Birleşmiş Milletler Gıda ve Tarım Örgütüne göre her yıl dünya çapında üretilen yaklaşık 1,3 milyar ton gıda tüketilmiyor. Feeding America tahminlerine göre ise Amerika Birleşik Devletleri’nde gıdanın yaklaşık yüzde 40’ı (aşağı yukarı 130 milyar öğün) israf ediliyor.
Gıda israfı, aynı zamanda doğaya da ciddi zararlar vermekte. Amerika Birleşik Devletleri Çevre Koruma Kurumunun 2021’de bildirdiğine göre ABD’de yenmemiş tüm bu yiyeceklerin taşınması, atmosfere 42 kömürle çalışan elektrik santralleriyle aşağı yukarı aynı miktarda karbondioksit salınmasına sebep oluyor.
Cihaz Nasıl Çalışır?
Chawang, gıda tazelik seviyesinin doğrudan pH seviyeleri ile ilişkili olduğunu açıkladı. Örneğin, mantarlar ve bakteriler yüksek pH ortamlarında geliştiğinden pH seviyesi normalden yüksek olan yiyeceklerin bozulmuş olduğu söylenebilir. Bu nedenle üretim ve nakliye sırasında gıda saklama koşullarındaki ani pH değişiklikleri, olası gıda bozulmalarına işaret edebilir.

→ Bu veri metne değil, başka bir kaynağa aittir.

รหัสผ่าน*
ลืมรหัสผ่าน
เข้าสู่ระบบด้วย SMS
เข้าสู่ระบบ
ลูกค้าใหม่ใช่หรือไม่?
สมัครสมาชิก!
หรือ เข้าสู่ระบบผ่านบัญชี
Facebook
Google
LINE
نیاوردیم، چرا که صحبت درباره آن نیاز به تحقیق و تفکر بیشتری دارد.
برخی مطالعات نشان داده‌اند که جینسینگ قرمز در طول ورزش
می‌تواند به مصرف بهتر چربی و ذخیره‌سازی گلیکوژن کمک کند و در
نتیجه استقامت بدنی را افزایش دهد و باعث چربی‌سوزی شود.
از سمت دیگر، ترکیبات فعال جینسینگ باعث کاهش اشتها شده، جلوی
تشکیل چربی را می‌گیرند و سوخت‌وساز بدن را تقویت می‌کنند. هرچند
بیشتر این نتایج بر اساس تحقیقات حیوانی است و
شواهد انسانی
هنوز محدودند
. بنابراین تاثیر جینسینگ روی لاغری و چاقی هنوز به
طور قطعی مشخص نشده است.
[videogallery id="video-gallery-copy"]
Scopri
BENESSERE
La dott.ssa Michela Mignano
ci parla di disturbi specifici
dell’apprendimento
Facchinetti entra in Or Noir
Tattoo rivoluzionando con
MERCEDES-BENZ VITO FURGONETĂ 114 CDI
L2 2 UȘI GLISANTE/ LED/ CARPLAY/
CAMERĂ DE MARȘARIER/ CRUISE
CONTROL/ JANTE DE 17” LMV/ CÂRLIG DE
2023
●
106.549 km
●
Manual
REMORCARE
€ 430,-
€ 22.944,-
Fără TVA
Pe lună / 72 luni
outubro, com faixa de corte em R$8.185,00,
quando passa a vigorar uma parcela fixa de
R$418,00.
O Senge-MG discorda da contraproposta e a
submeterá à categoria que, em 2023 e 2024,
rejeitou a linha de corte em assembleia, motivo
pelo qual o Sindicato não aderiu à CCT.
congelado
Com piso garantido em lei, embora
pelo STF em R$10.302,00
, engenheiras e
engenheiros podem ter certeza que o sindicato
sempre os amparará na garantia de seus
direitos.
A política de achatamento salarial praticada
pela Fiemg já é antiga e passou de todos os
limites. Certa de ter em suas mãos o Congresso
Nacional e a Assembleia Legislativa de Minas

pH seviyesi, bir madde veya çözeltide bulunan hidrojen iyonlarının konsantrasyonu ile ölçülür. Hidrojen iyonları elektrik yüklü moleküller olduğundan, Chawang’ın pH sensöründeki elektrotlar, gıdalardaki hidrojen iyonu konsantrasyonunun ürettiği elektrik yükünü algılayabilir.
Chawang, pH sensörünün balık, meyve, süt ve bal gibi gıda maddeleri üzerinde başarıyla test edildiğini söyledi. Sensör, çok az miktarda biyouyumlu malzemeden yapılmış ve esnek filmler üzerinde yapılan baskı teknolojilerini kullanmakta.

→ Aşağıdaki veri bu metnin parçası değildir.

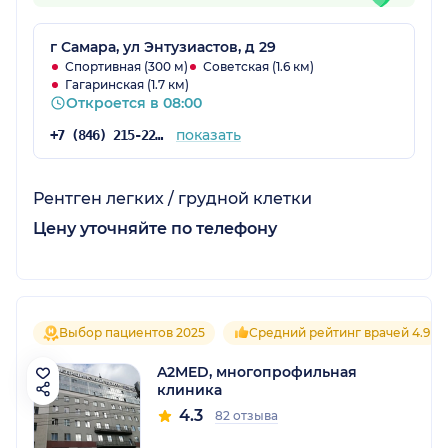
г Самара, ул Энтузиастов, д 29
Спортивная (300 м)
Советская (1.6 км)
Гагаринская (1.7 км)
Откроется в 08:00
показать
+7 (846) 215-22-03
Рентген легких / грудной клетки
Цену уточняйте по телефону
Выбор пациентов 2025
Средний рейтинг врачей 4.9
A2MED, многопрофильная
клиника
4.3
82 отзыва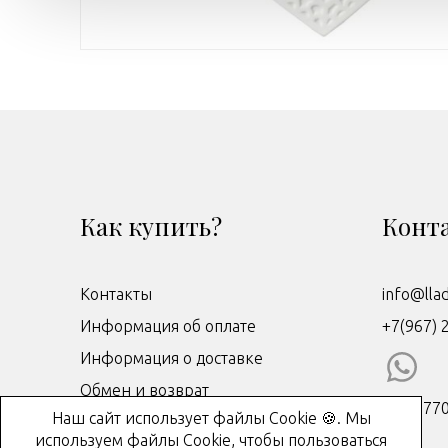
Как купить?
Конт
Контакты
info@lla
Информация об оплате
+7(967) 
Информация о доставке
Обмен и возврат
ИНН: 77
Наш сайт использует файлы Cookie 🍪. Мы
Договор-оферта
используем файлы Cookie, чтобы пользоваться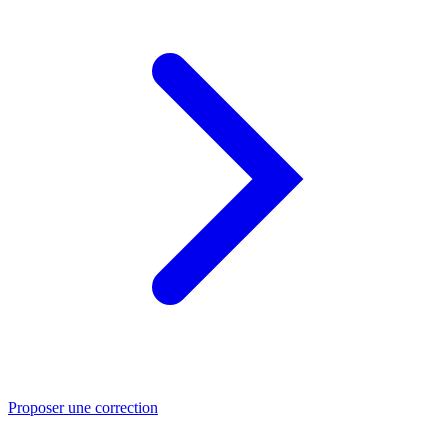
Proposer une correction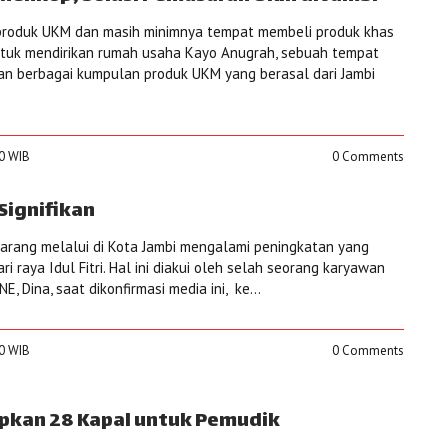
roduk UKM dan masih minimnya tempat membeli produk khas
ntuk mendirikan rumah usaha Kayo Anugrah, sebuah tempat
an berbagai kumpulan produk UKM yang berasal dari Jambi
00 WIB
0 Comments
Signifikan
arang melalui di Kota Jambi mengalami peningkatan yang
ri raya Idul Fitri. Hal ini diakui oleh selah seorang karyawan
E, Dina, saat dikonfirmasi media ini, ke...
00 WIB
0 Comments
apkan 28 Kapal untuk Pemudik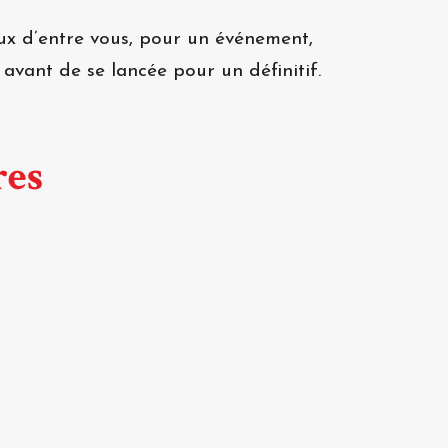
ux d’entre vous, pour un événement,
avant de se lancée pour un définitif.
res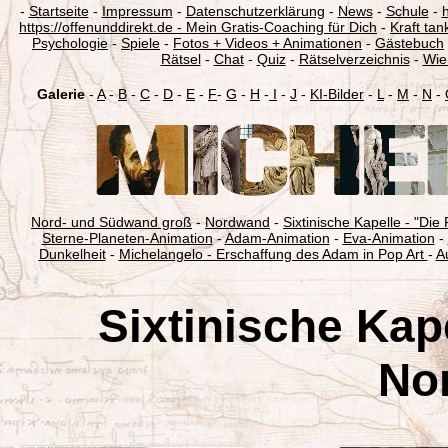
-
Startseite
-
Impressum
-
Datenschutzerklärung
-
News
-
Schule
-
h
https://offenunddirekt.de - Mein Gratis-Coaching für Dich
-
Kraft tan
Psychologie
-
Spiele
-
Fotos + Videos + Animationen
-
Gästebuch
Rätsel
-
Chat
-
Quiz
-
Rätselverzeichnis
-
Wie 
Galerie
-
A
-
B
-
C
-
D
-
E
-
F
-
G
-
H
-
I
-
J
-
KI-Bilder
-
L
-
M
-
N
-
Nord- und Südwand groß
-
Nordwand
-
Sixtinische Kapelle - "Di
Sterne-Planeten-Animation
-
Adam-Animation
-
Eva-Animation
-
Dunkelheit
-
Michelangelo - Erschaffung des Adam in Pop Art
-
A
Sixtinische Kape
No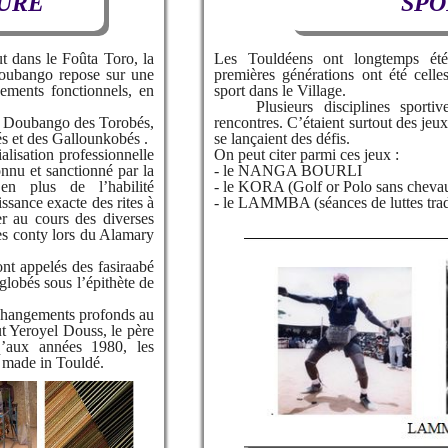
TURE
SPO
dans le Foûta Toro, la
Les Touldéens ont longtemps été
oubango repose sur une
premières générations ont été celle
pements fonctionnels, en
sport dans le Village.
Plusieurs disciplines sportive
 Doubango des Torobés,
rencontres. C’étaient surtout des jeux
s et des Gallounkobés .
se lançaient des défis.
sation professionnelle
On peut citer parmi ces jeux :
connu et sanctionné par la
- le NANGA BOURLI
en plus de l’habilité
- le KORA (Golf or Polo sans cheva
issance exacte des rites à
- le LAMMBA (séances de luttes trad
r au cours des diverses
des conty lors du Alamary
 appelés des fasiraabé
nglobés sous l’épithète de
hangements profonds au
ut Yeroyel Douss, le père
’aux années 1980, les
) made in Touldé.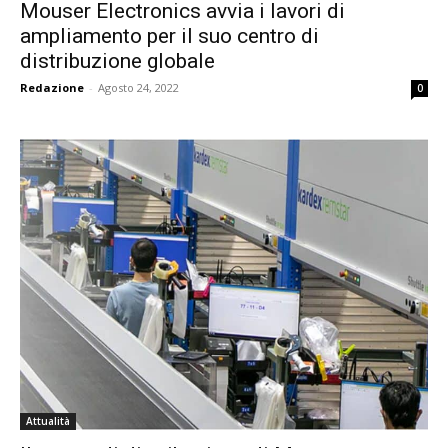
Mouser Electronics avvia i lavori di
ampliamento per il suo centro di
distribuzione globale
Redazione
-
Agosto 24, 2022
0
Attualità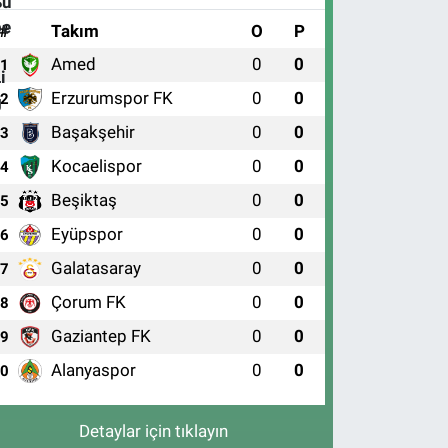
#
Takım
O
P
Amed
0
0
1
Erzurumspor FK
0
0
2
Başakşehir
0
0
3
Kocaelispor
0
0
4
Beşiktaş
0
0
5
Eyüpspor
0
0
6
Galatasaray
0
0
7
Çorum FK
0
0
8
Gaziantep FK
0
0
9
Alanyaspor
0
0
10
Detaylar için tıklayın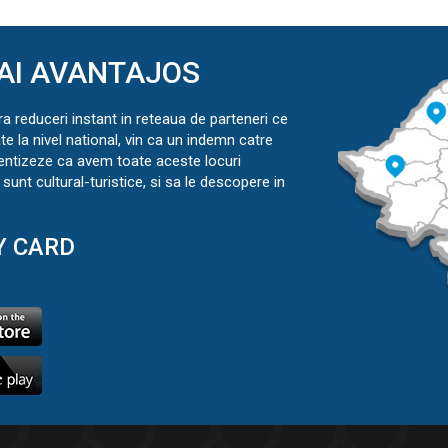
AI AVANTAJOS
ra reduceri instant in reteaua de parteneri ce
ate la nivel national, vin ca un indemn catre
ientizeze ca avem toate aceste locuri
sunt cultural-turistice, si sa le descopere in
Y CARD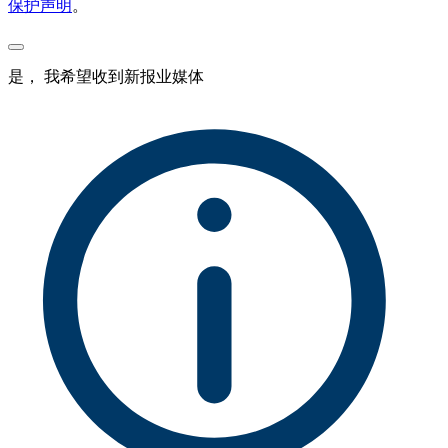
保护声明
。
是， 我希望收到新报业媒体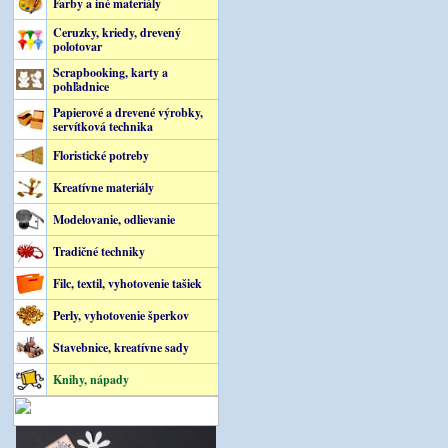
Farby a iné materiály
Ceruzky, kriedy, drevený
polotovar
Scrapbooking, karty a
pohľadnice
Papierové a drevené výrobky,
servítková technika
Floristické potreby
Kreatívne materiály
Modelovanie, odlievanie
Tradičné techniky
Filc, textil, vyhotovenie tašiek
Perly, vyhotovenie šperkov
Stavebnice, kreatívne sady
Knihy, nápady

Profesör J.C. Chiao ve yüksek lisans öğrencisi Chawang, yiyeceklerin durumunu takip etmek için geliştirdikleri elektrot cihazının peynir ve şarap üretiminde güvenilir fermantasyon sağlamak üzerine de kullanılıp kullanılamayacağını araştırıyorlar.

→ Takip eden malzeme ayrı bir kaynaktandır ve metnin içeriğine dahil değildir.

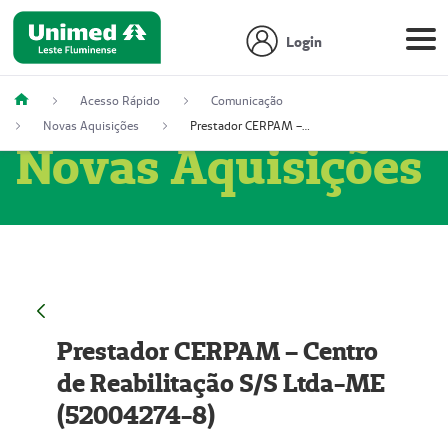
Login
Acesso Rápido
Comunicação
Novas Aquisições
Prestador CERPAM – Centro de Reabilitação S/S Ltda-ME (52004274-8)
Novas Aquisições
Prestador CERPAM – Centro
de Reabilitação S/S Ltda-ME
(52004274-8)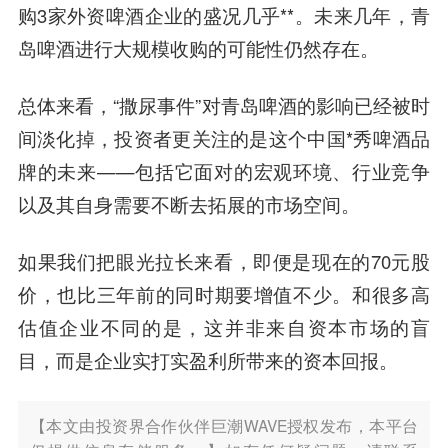
购3家外资啤酒企业的盛况几乎**。未来几年，青
岛啤酒进行大规模收购的可能性仍然存在。
总体来看，“撒尿事件”对青岛啤酒的影响已经被时
间淡化掉，投资者更关注的是这个中国*秀啤酒品
牌的未来——包括它面对的宏观环境、行业竞争
以及其自身需要不断去拓展的市场空间。
如果我们把眼光拉长来看，即便是现在的70元股
价，也比三年前的同时期要增值不少。和很多高
估值企业不同的是，这并非来自资本市场的盲
目，而是企业实打实盈利所带来的资本回报。
【本文由投资界合作伙伴巨潮WAVE授权发布，本平台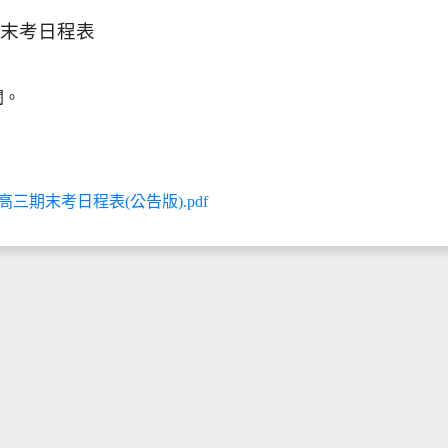
三期末考日程表
閱。
-高三期末考日程表(公告版).pdf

Chawang ayrıca, aynı teknolojinin cilt üzerinde kullanıldığında sepsis veya yara enfeksiyonunun erken uyarı işaretlerini tespit etmede potansiyel uygulamalara sahip olabileceğini söyledi.
2018 yılında SMU’nun fakültesine katılan Profesör Chiao, ağrı yönetimi sistemleri ve mide hareketliliği yönetimi de dâhil olmak üzere elektromanyetik dalgaların tıbbi uygulamalarda kullanılmasına yönelik araştırmalarıyla geniş çapta tanınmakta.